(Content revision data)
════

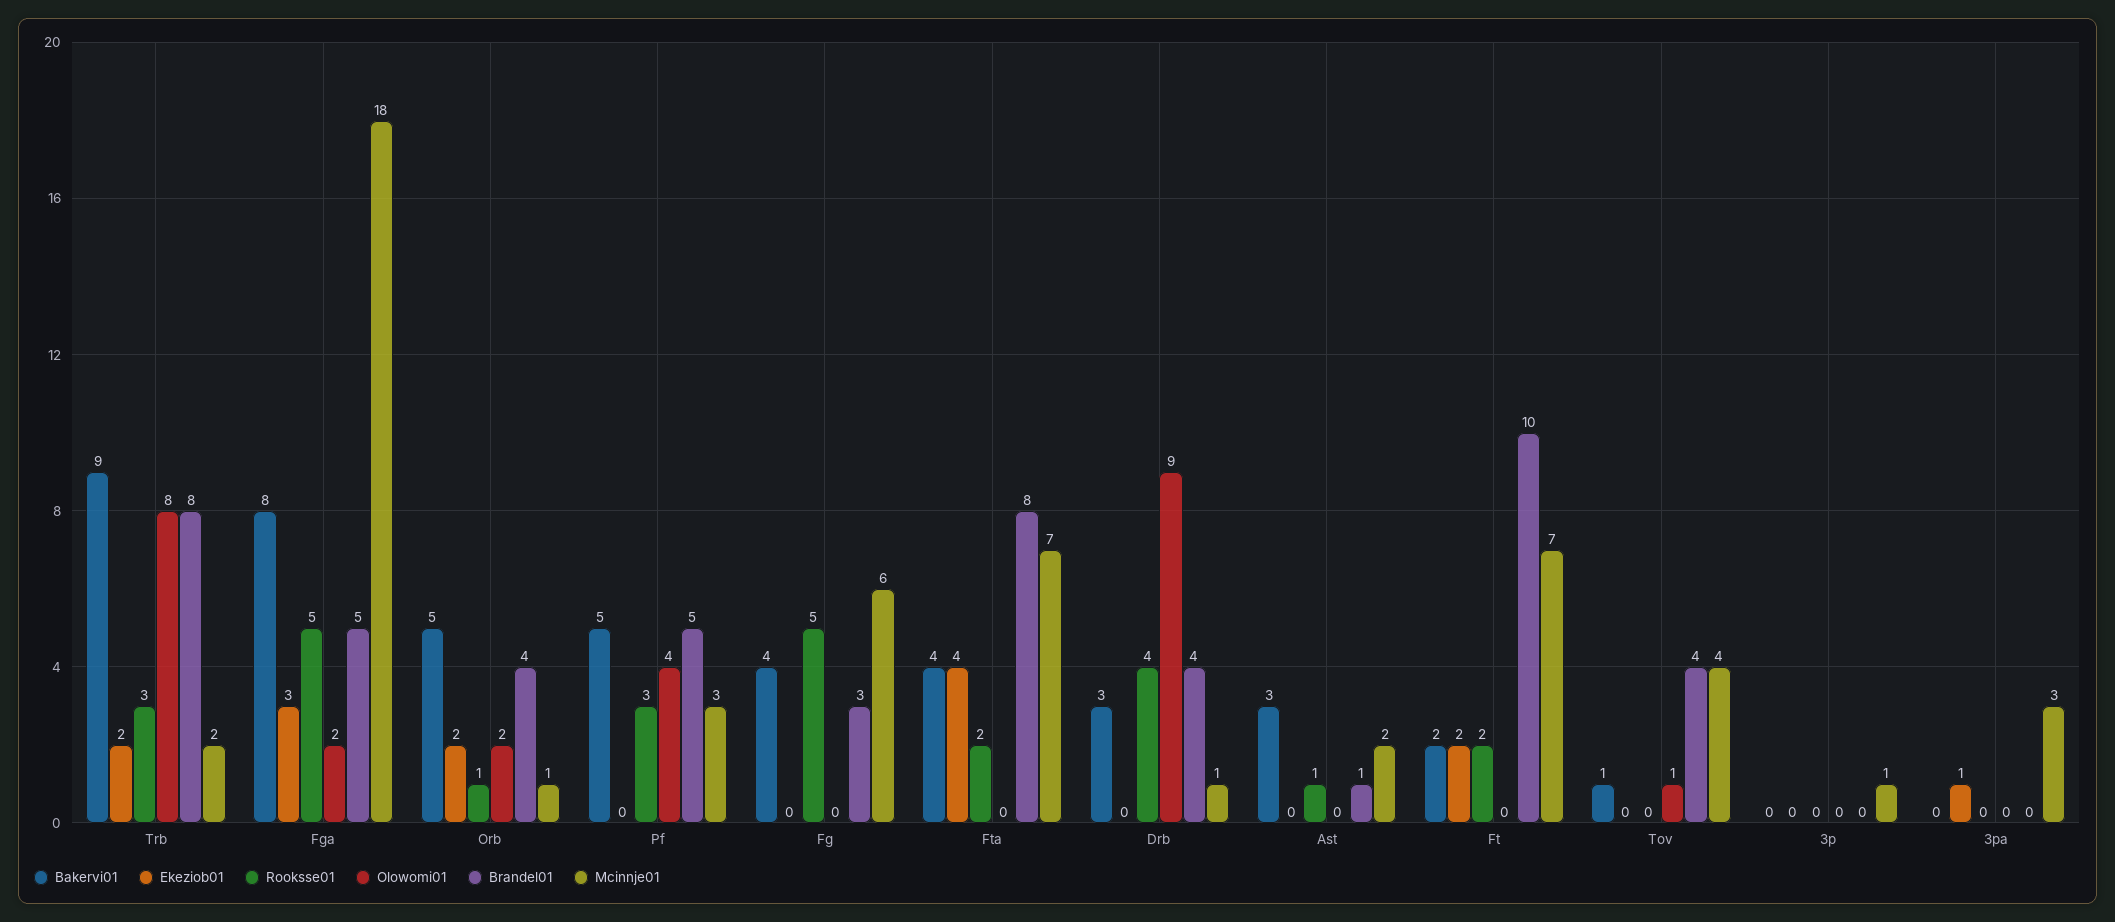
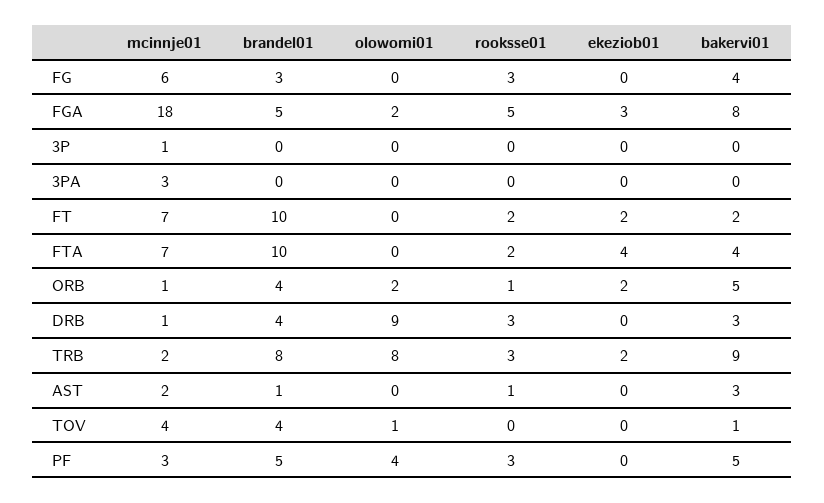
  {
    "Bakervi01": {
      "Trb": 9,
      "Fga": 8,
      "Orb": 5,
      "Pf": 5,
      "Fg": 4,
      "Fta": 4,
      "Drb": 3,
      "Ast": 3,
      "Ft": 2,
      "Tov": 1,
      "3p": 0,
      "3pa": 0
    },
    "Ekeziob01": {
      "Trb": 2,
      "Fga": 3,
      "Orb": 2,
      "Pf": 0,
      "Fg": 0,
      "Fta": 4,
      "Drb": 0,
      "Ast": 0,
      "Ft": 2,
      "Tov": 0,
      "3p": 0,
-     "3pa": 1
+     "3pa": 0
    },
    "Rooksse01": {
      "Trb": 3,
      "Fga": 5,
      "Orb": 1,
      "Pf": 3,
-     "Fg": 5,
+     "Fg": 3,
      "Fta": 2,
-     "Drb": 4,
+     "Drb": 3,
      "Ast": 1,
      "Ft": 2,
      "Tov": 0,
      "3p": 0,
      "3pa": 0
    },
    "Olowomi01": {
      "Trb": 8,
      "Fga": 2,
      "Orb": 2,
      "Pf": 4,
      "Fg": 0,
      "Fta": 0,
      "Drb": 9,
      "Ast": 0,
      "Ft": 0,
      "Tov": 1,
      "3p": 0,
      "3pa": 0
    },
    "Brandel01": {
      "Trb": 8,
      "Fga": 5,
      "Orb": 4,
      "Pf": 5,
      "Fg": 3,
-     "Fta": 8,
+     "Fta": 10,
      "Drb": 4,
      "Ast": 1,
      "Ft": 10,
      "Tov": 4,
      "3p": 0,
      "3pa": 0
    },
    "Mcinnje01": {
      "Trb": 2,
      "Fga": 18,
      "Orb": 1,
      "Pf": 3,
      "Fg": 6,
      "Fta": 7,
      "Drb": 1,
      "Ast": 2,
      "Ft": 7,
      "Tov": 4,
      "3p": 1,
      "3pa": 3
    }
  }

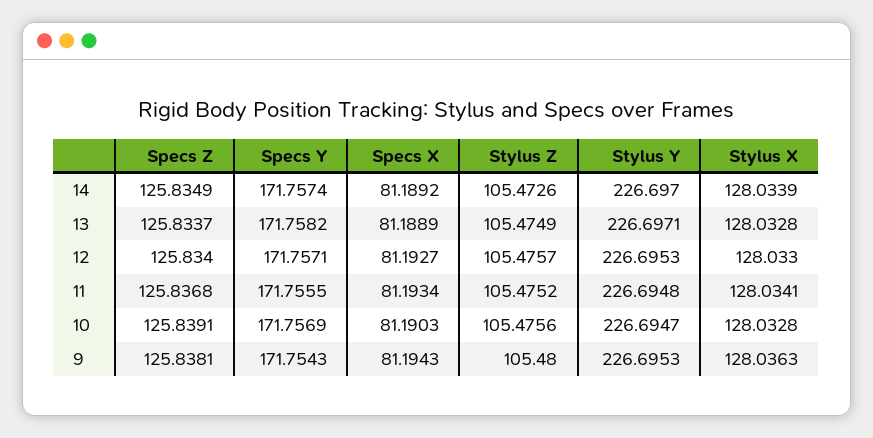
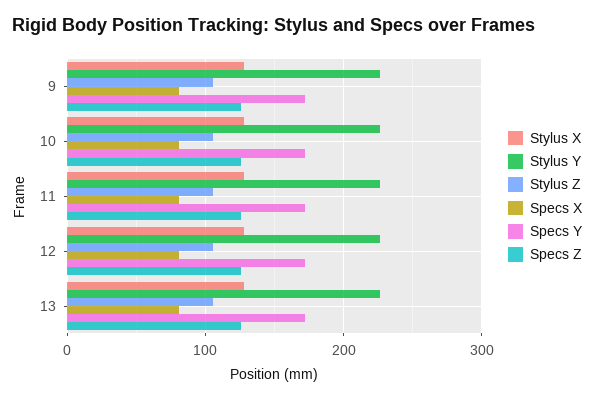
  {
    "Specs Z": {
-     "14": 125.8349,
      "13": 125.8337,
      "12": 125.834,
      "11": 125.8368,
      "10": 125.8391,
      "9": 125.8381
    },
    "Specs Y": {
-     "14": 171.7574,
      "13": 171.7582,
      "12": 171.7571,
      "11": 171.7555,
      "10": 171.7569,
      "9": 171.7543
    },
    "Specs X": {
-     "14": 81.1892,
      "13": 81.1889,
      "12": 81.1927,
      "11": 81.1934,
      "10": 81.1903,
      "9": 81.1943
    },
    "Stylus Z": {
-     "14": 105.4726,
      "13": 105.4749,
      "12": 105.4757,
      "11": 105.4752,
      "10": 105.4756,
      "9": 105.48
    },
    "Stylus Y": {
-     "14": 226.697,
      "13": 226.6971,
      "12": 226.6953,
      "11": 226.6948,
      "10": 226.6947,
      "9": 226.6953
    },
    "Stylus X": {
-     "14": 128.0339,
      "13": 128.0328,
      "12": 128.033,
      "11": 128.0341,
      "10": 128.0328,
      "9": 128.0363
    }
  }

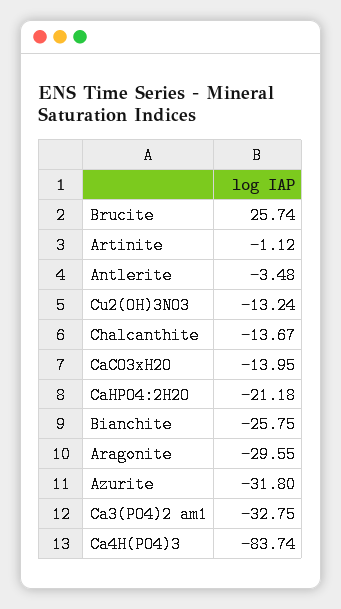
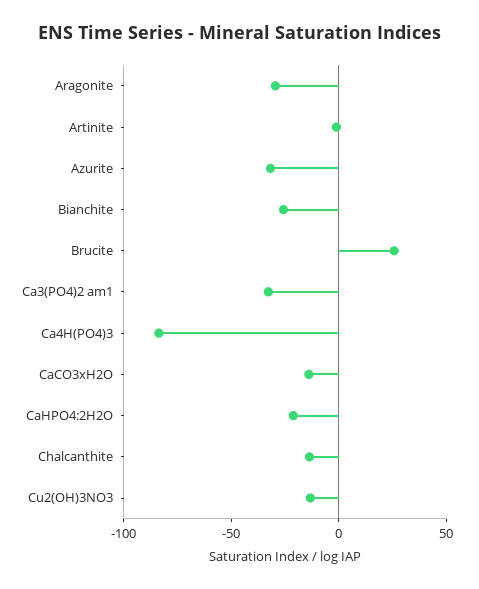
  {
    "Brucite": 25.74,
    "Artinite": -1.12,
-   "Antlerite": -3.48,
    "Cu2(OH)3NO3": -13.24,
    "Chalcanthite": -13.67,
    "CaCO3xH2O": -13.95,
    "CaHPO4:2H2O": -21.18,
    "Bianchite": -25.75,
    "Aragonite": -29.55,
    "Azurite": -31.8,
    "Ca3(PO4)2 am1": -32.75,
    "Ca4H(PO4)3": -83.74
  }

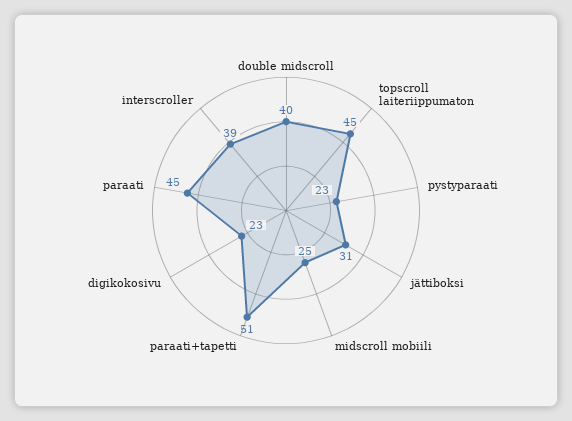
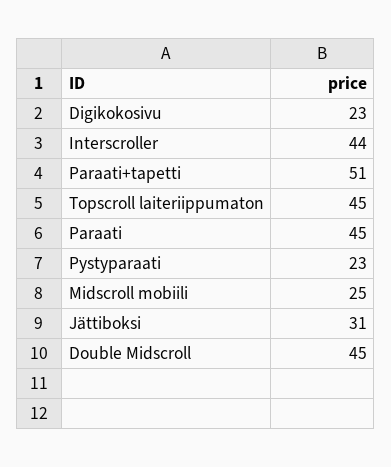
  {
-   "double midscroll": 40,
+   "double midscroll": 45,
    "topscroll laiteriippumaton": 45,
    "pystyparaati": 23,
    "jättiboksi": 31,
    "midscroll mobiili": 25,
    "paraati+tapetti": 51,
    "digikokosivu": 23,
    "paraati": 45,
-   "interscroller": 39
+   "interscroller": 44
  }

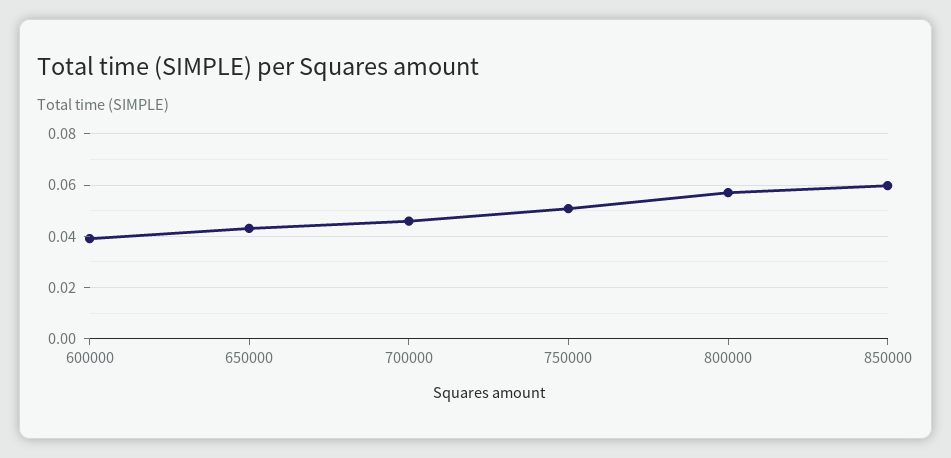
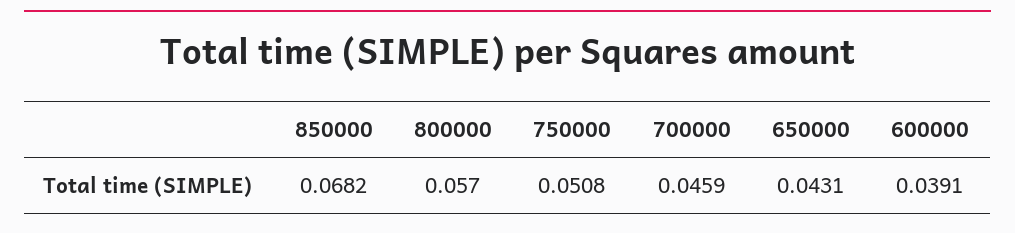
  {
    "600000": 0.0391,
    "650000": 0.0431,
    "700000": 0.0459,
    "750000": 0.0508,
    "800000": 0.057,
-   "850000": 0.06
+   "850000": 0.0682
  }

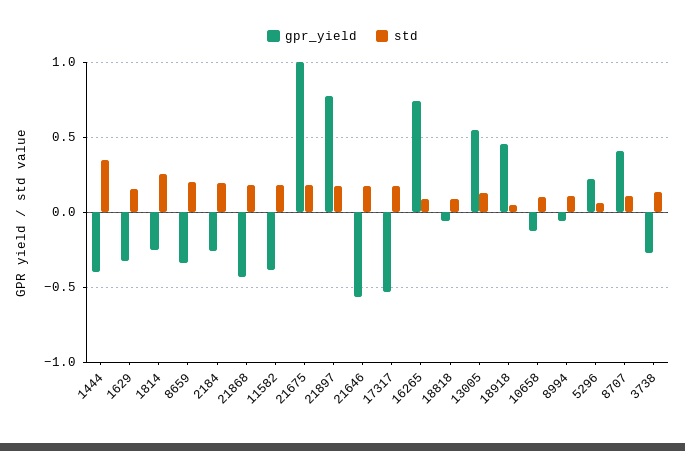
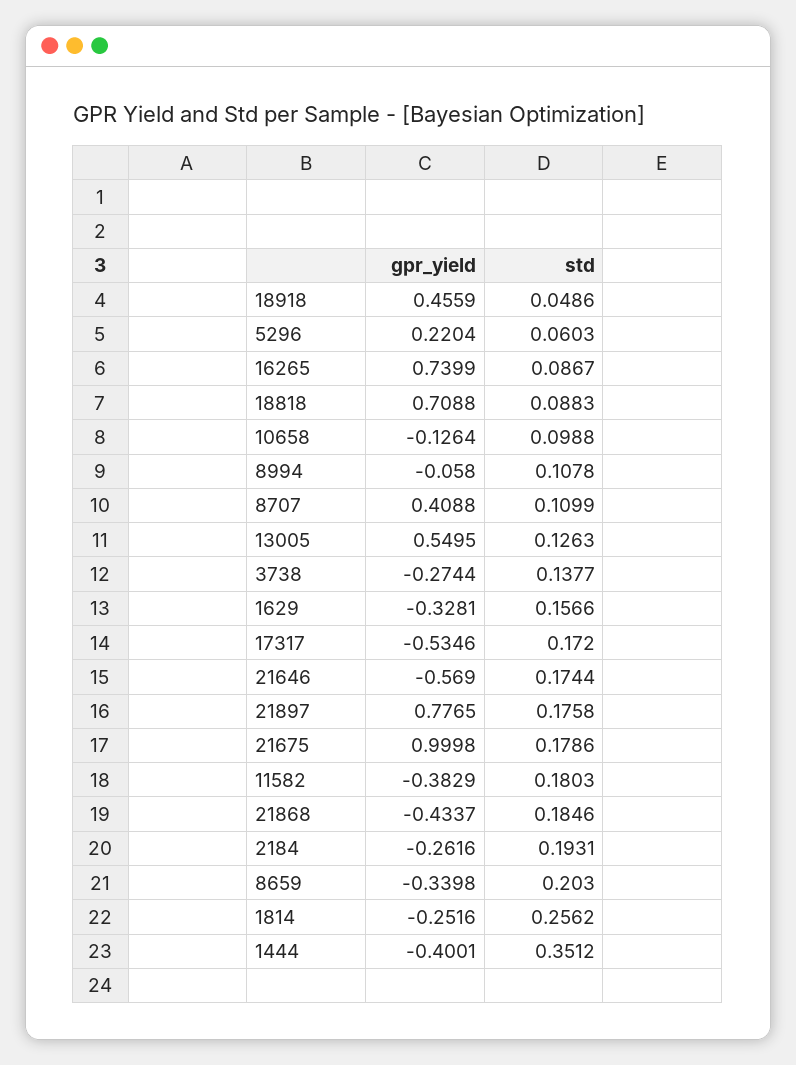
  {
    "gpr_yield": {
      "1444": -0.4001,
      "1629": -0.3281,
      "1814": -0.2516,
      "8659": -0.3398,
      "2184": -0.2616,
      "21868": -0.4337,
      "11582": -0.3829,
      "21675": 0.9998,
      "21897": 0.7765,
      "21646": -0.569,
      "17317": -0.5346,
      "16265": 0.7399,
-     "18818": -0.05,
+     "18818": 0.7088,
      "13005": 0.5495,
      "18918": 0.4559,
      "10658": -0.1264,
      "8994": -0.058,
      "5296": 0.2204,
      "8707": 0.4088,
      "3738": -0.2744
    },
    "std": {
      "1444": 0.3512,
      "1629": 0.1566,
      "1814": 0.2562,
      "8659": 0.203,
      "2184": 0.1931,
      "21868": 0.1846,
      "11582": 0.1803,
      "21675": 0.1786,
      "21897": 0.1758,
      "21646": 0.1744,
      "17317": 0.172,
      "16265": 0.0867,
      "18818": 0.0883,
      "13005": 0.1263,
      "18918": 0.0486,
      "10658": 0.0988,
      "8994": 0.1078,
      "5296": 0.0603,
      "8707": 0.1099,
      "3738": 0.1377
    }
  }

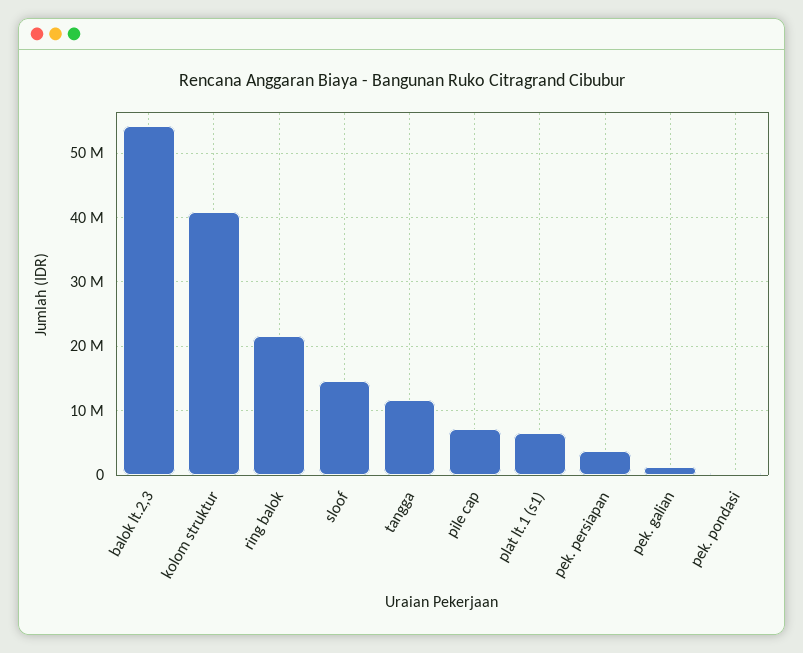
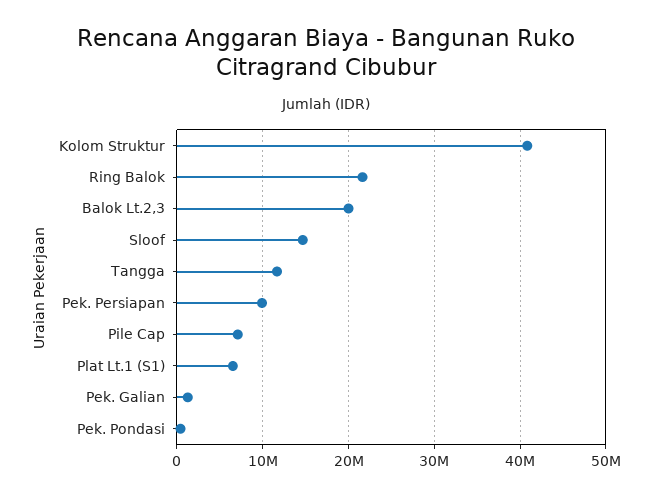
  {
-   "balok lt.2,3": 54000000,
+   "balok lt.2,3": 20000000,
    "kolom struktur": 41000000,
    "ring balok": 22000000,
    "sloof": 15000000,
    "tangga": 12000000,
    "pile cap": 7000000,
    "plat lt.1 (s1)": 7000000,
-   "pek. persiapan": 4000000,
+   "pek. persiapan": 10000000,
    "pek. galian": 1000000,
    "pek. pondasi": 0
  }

════

# Exercise prompt:
Count up the lines in the entries that hold "midscroll", and respond with that count and no other text.

# Response box:
3